Although similar results were obtained when considering crude RR estimates with those adjusted for the potential confounding by socio-economic factors, this is a methodological aspect of major importance and a sound assessment of this relationship requires the control of these confounders. The relationship between low socio-economic status and H. pylori infection is well known(Reference Ford and Axon67, Reference Graham, Malaty and Evans68). Breast-feeding is also influenced by these factors, although the relationship may vary with time and across settings with different economic and cultural background(Reference Imdad, Yakoob and Bhutta69–Reference Lunet and Barros71).
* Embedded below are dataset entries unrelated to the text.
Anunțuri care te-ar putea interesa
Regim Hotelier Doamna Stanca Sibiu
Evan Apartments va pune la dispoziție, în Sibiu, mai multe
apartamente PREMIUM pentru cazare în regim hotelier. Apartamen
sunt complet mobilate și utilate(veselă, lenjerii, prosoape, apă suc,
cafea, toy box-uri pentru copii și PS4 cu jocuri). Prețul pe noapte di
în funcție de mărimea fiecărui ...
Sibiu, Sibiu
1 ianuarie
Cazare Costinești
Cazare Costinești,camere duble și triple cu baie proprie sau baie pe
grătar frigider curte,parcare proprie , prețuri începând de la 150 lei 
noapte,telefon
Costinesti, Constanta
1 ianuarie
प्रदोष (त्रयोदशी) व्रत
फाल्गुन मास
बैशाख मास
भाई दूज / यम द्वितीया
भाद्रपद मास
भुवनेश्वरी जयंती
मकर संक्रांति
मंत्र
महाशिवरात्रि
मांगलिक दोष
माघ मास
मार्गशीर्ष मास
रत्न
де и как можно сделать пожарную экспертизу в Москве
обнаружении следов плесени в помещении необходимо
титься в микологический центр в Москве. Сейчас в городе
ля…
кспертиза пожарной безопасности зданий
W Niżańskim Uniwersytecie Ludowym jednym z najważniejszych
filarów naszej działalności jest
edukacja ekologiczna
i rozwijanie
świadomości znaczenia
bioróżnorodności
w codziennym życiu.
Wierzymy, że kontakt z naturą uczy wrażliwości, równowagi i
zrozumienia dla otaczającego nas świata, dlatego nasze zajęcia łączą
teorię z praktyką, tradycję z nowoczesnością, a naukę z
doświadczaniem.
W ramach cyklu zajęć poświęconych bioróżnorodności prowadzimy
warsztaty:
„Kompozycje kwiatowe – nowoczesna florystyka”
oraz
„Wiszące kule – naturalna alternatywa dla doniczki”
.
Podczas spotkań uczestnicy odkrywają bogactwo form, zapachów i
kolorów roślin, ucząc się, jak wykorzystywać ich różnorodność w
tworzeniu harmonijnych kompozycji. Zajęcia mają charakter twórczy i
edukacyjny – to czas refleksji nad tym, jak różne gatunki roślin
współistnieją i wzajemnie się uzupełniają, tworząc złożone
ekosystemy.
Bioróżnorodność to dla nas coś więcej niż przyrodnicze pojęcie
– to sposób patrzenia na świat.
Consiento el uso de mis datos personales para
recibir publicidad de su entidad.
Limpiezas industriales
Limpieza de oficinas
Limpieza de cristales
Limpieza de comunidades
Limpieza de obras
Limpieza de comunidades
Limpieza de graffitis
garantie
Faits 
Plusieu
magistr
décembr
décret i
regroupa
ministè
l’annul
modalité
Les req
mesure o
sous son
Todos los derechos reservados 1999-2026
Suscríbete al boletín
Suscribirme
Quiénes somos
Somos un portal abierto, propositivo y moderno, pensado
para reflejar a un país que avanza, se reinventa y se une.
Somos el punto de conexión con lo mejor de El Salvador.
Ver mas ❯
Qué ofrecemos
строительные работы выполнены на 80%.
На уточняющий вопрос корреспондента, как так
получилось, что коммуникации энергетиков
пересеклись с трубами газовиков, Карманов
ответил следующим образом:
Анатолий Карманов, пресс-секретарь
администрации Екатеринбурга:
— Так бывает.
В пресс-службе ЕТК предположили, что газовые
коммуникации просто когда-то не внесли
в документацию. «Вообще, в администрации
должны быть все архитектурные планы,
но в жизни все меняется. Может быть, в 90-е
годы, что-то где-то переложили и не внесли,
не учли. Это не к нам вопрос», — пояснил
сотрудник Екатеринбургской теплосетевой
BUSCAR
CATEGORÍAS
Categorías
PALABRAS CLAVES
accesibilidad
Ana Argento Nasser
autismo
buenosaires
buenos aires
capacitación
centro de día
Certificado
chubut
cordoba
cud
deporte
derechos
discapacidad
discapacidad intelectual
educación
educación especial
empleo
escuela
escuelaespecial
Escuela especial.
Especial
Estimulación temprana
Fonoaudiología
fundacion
There was no association between breast-feeding and H. pylori infection when only the studies including older children were considered for analysis, which may reflect a lack of longer-term effects of breast-feeding, or that more important risk factors exert their effects after the cessation of breast-feeding.
Conclusion
In conclusion, our results suggest a protective effect of breast-feeding in economically less developed settings. However, further research is needed, with a finer assessment of the exposure to breast-feeding and infection status, as well as a careful control of confounding, before definite conclusions can be reached.
Acknowledgements
Financial support: This study was funded by a grant of the Fundação para a Ciência e a Tecnologia (grant number PTDC/SAU-EPI/122460/2010). The Fundação para a Ciência e a Tecnologia had no role in the design, analysis or writing of the article. Conflict of interest: None. Authorship: H.C. conceived the study and performed the collection and analyses of data under the supervision of N.L. at all stages of its implementation. A.B. and B.P. collaborated in data collection. All authors contributed to the interpretation of results and review of drafts of the manuscript, and read and approved the final submission of the manuscript.